The Speculative Literature Foundation created the Older Writers Grants to support writers who are 50 years of age or older at the time of their application, and who are just beginning to professionally publish their work. The awards are intended to aid older writers in overcoming barriers to writing speculative fiction professionally.

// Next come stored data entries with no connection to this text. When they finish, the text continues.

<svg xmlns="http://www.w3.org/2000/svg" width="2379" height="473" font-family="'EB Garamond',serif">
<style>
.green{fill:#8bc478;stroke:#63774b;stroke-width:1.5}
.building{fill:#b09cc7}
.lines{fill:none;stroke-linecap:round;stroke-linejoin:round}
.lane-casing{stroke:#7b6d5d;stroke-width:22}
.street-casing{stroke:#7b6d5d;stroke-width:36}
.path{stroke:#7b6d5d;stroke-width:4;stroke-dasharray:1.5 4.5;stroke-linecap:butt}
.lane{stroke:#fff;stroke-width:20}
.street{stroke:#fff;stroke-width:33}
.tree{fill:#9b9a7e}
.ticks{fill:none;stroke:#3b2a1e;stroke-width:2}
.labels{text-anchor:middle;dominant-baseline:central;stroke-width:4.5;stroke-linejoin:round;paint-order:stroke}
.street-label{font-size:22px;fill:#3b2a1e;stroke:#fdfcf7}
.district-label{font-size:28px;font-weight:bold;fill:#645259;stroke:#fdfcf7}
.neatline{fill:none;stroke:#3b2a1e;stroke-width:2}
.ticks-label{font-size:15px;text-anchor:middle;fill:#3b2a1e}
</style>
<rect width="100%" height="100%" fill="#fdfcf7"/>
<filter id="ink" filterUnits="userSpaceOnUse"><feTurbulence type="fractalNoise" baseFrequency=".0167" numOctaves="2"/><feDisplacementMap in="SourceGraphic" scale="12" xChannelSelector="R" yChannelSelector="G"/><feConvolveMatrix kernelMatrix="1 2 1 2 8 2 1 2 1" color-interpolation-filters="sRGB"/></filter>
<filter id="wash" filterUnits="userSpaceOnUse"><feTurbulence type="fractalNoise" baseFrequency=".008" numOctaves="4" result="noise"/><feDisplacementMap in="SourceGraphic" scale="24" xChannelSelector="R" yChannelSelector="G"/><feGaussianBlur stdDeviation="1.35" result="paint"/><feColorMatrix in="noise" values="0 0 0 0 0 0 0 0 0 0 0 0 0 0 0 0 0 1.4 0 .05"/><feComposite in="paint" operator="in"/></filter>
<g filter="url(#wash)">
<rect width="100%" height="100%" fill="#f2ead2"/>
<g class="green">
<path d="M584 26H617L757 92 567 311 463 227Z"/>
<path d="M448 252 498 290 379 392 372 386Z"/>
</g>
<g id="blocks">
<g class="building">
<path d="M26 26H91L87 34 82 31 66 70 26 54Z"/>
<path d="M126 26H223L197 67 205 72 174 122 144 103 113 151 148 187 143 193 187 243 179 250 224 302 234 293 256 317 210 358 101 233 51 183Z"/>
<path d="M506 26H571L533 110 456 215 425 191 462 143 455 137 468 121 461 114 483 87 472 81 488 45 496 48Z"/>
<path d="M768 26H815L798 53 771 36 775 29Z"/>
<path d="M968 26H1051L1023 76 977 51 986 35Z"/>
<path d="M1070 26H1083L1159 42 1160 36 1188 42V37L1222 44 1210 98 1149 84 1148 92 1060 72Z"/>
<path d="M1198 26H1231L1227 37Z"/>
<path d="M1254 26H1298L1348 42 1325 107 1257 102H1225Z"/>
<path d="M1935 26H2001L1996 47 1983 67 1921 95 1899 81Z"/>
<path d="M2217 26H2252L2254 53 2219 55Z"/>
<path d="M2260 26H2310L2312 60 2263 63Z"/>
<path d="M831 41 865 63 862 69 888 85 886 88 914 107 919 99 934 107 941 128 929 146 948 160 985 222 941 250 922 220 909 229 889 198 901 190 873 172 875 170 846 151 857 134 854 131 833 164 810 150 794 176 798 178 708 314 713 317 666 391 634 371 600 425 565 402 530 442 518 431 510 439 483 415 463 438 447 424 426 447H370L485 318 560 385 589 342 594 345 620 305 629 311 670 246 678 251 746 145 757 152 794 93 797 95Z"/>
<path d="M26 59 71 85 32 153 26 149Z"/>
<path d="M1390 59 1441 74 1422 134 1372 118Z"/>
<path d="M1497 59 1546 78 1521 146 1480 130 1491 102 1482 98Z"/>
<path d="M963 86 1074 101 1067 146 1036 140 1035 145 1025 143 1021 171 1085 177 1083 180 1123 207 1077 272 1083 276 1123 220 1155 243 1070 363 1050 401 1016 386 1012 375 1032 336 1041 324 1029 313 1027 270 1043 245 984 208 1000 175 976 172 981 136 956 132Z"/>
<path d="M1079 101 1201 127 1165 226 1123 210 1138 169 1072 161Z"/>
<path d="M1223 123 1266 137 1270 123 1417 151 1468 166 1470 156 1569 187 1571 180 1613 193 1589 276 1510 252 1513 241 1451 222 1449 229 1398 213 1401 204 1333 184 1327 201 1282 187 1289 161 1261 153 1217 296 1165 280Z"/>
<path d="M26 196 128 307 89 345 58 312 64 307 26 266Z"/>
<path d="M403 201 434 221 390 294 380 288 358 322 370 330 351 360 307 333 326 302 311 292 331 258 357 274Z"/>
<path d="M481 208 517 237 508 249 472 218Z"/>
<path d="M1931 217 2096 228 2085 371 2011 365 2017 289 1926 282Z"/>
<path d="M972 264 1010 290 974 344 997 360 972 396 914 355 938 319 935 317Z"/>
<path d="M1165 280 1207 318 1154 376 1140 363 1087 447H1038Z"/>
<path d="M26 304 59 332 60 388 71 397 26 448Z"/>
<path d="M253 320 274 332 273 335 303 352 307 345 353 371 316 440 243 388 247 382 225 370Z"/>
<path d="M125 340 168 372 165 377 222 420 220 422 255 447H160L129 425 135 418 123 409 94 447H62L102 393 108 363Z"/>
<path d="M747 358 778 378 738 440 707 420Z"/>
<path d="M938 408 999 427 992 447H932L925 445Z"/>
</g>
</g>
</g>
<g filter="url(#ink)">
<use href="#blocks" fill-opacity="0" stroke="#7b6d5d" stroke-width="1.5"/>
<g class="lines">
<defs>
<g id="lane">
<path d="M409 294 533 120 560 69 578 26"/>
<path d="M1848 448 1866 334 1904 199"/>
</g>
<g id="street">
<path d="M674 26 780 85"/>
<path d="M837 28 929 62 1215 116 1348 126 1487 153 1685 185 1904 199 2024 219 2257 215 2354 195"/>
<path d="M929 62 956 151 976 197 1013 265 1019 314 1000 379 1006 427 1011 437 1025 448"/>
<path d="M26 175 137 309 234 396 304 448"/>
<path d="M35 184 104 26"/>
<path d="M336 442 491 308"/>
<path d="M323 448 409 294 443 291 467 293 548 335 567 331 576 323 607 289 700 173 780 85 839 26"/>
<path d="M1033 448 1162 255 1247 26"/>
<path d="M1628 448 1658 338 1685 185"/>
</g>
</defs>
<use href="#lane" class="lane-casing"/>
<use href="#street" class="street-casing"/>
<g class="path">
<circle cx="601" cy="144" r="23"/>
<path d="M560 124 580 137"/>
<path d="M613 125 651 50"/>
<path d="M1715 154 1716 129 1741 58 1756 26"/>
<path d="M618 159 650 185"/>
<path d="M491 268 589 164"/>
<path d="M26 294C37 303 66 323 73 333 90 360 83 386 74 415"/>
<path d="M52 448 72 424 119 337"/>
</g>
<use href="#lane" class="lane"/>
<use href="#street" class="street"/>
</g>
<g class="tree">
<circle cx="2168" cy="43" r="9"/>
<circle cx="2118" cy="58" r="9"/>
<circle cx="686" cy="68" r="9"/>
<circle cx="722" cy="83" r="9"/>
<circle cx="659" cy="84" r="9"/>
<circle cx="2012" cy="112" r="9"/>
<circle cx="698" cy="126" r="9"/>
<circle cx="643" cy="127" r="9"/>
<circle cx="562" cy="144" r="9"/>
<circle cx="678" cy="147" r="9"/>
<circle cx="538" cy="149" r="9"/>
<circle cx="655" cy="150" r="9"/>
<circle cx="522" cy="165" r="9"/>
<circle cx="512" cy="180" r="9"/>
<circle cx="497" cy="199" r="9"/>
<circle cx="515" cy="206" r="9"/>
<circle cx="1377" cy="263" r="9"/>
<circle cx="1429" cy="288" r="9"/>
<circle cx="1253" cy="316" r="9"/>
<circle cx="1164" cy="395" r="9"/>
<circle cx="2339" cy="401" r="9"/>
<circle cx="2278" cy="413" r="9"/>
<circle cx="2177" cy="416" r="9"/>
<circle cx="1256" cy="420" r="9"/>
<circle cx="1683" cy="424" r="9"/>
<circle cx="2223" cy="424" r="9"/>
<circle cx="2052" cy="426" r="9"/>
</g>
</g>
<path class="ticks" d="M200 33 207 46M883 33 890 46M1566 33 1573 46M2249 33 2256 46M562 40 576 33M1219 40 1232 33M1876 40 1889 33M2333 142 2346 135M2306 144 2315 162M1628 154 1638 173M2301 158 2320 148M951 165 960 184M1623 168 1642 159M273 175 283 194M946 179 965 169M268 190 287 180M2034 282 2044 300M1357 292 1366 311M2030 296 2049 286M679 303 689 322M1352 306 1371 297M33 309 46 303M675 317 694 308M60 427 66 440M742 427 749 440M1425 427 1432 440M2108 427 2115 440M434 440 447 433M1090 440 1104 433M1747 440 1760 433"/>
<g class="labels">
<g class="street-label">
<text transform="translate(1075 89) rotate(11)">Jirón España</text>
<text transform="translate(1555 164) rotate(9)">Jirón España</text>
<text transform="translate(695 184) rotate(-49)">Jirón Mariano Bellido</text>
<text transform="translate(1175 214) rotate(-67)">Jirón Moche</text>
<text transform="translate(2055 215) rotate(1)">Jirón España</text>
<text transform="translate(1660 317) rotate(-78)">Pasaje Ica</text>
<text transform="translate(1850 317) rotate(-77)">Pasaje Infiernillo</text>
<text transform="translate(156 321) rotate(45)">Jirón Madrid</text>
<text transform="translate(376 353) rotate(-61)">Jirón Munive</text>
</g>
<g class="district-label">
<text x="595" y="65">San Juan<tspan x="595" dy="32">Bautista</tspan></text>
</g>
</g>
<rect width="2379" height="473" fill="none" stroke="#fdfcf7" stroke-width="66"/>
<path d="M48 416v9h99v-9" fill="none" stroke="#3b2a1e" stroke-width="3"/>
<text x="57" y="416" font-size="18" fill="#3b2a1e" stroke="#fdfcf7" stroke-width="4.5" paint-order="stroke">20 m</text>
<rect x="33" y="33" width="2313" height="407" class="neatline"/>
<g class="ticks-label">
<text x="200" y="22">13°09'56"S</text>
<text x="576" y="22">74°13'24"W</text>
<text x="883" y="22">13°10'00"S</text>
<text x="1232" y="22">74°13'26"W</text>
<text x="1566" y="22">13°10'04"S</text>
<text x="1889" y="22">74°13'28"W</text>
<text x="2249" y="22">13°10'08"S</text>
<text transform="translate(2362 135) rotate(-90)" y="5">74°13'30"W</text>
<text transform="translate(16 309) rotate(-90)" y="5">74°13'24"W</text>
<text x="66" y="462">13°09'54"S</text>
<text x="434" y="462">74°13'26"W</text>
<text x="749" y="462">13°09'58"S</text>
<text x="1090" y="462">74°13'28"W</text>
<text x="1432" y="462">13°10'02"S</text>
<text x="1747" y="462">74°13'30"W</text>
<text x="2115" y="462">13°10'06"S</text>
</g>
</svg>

Currently a career counselor, Debra Wilburn describes herself as a former “pond-swimming, horseback-riding, tornado-chasing, discipline-dodging farm girl.” She is a graduate of Cornell University and also received the Achievement Award in Writing from the National Council of Teachers of English. She has held many roles in newspapers, from advertising sales to artist and writer, and has also worked as a freelance illustrator and director of development for public radio. An avid reader of current speculative fiction, Debra’s story submitted for the award, “I Ain’t No Biscuit Baker,” combined animal and insect attributes, and was inspired by being bitten several times by a tabanus atratus (horse fly) leading to a trip to the emergency room. Debra’s stories feature “sassy, metaphor-brandishing” narrators, and she is inspired to write more speculative fiction after receiving the SLF Older Writers Grant.

Sharon Joss began writing her first novel at age 55 in 2009. Four years later, she celebrated her first professional short story sale. She has now written six additional novels and dozens of short stories. Inspired by the novels of Rudyard Kipling, Andre Norton and Ray Bradbury, Sharon’s interest in speculative fiction began at an early age. She most enjoys writing fantasy, science fiction and horror — each infused with a dash of wry humor. Often, her work features “ordinary characters placed in extraordinary circumstances.” She is a full-time writer who lives in Oregon.

The Foundation also awarded honorable mentions to Jean Butterfield, Holly Schofield, and Thaddeus Howze. More than 180 applications were received for the awards this year.

SLF is led by Mary Anne Mohanraj and 30 other committed volunteers. The Foundation maintains a comprehensive website offering information for those interested in speculative fiction, and makes four awards annually to writers: the Older Writers Grants, Gulliver Travel Research Grant, Diverse Writers/Worlds Grant, and the Working Class Writers Grant.